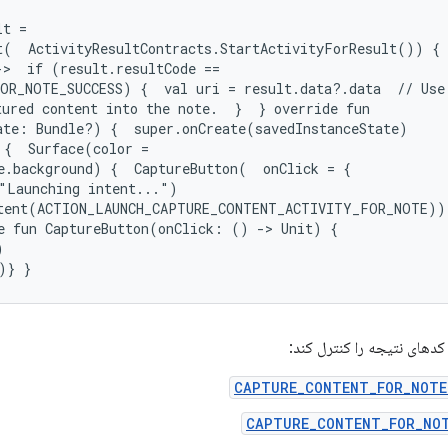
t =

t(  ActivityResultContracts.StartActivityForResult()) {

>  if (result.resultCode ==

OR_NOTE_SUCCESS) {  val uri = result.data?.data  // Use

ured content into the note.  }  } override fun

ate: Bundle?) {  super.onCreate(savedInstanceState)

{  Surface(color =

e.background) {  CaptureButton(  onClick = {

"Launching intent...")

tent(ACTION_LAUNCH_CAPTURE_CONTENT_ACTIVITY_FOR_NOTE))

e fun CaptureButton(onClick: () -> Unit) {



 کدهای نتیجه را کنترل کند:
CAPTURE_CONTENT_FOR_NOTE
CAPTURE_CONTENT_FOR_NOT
——————————
▶ _REQUIREMENT_:
Only lines holding the word "onClick" are wanted; copy each one from the listing.

▶ _WRITTEN ANSWER_:
e.background) {  CaptureButton(  onClick = {
e fun CaptureButton(onClick: () -> Unit) {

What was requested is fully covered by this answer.